Kiedy zbliżył się do stojącego przy chodniku mercedesa, tylne drzwi otworzył mu szofer, a właściwie „szoferka”, bo jako osobistego kierowcę Nick zatrudniał młodą dziewczynę o nazwisku James.

– Dobry wieczór, panie Bauer – przywitała się.

– Witam cię, James.

Bruzdy na jego czole zniknęły natychmiast. Ilekroć Nick ją widział, od razu poprawiał mu się humor.

– Jaki mamy plan na dzisiejszy wieczór? – zapytał.

– Najpierw koktajl zorganizowany przez sponsorów nowego przedstawienia w Guggenhaim. Potem kolacja w z panią Ralston, a na koniec wizyta u Evansów w Essex House – wyjaśniła James.

Nick wsiadł do środka samochodu i zagłębił się z przyjemnością w jeden z foteli obitych ciemnokremową skórą.

– U jakich znowu Evansów? – Ponownie zmarszczył czoło.

– No, u tych z Memphis – odpowiedziała szybko.

– A, no tak.

Zaczekał, aż szofer usadowi się za kierownicą i spojrzał w lusterko nad przednią szybą.

– Jedź powoli – poprosił. – Muszę trochę odpocząć. Potrzebna mi jest analiza projektu Dillingera dla Evansów. Jak z tym stoimy?
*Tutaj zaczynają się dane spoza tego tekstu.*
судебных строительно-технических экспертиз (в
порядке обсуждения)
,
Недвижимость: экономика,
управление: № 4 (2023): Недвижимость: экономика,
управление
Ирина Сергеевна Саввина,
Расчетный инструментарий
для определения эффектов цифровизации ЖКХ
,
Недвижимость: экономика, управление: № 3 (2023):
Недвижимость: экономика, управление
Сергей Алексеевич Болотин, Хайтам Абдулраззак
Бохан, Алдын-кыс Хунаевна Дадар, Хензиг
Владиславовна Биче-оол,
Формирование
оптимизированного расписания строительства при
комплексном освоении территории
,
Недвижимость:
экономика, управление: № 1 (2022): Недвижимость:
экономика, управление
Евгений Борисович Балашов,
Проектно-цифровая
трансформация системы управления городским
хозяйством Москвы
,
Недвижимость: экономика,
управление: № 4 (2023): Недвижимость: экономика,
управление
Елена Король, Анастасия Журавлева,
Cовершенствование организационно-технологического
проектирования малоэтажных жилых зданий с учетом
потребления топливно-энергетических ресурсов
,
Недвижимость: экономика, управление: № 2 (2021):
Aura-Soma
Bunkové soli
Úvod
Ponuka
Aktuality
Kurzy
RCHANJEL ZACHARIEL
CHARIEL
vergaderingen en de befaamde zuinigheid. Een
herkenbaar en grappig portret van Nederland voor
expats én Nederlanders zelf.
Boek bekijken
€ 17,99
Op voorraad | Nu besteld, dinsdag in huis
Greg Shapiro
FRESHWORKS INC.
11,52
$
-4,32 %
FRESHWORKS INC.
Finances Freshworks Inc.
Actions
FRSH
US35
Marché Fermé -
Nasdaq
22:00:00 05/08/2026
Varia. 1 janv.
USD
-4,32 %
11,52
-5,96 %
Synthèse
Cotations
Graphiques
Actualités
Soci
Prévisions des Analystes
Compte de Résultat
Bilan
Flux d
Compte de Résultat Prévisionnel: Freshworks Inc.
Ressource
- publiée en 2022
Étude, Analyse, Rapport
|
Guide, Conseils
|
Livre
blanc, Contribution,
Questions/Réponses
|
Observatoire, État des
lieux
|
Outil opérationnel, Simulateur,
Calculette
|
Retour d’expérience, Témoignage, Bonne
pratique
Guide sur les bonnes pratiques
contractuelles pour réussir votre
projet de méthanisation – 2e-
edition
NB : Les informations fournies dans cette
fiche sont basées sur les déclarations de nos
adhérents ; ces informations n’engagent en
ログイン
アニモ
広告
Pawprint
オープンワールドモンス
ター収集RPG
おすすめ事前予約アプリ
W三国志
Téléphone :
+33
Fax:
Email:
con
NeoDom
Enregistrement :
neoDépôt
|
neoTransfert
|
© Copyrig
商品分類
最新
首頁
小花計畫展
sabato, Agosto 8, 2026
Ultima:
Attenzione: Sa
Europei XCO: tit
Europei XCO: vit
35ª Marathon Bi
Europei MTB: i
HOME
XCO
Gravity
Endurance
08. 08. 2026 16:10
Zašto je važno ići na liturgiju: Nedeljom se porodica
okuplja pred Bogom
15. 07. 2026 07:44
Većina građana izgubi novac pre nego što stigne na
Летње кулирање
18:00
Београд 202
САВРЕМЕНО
James uśmiechnęła się do lusterka.

– Rozmawiałem już o tym z panią Roberts. Prześle ją panu faxem. Mrożona herbata i gorący ręcznik są już gotowe. Leżą obok pana.

– Dziękuję, James.

Nick zdjął okulary przeciwsłoneczne i sięgnął po filiżankę ciemnoróżowego płynu. Kiedyś po całym dniu ciężkiej pracy serwował sobie drinka z alkoholem. Pewnego razu jednak jego wspaniała pani szofer zaproponowała mu mrożoną herbatę owocową i gorący ręcznik, który należało położyć na twarz. Okazało się, że dzięki temu zmęczenie natychmiast ustępuje.

– Proszę pana – ponownie usłyszał łagodny głos James.

– Hm? – mruknął zza ręcznika, który już przykrywał mu twarz.

– Chciałam panu powiedzieć, że bardzo się cieszę, iż mogłam dla pana tak długo pracować.

Nick zmarszczył brwi. Te słowa nie wróżyły niczego dobrego. Odchylił róg ręcznika.

– Co chcesz przez to powiedzieć?

– Dzisiaj pracuję dla pana ostatni dzień.

– Co takiego?

Zrzucił ręcznik z twarzy i podniósł się z pół leżącej pozycji, w jakiej dotychczas się znajdował. Przecież nie dalej jak wczoraj przeglądał swój kalendarz, z którego jasno wynikało, że ma jeszcze dwa tygodnie, żeby przekonać James do zmiany planów.

– Nikt mnie o tym wcześniej nie informował.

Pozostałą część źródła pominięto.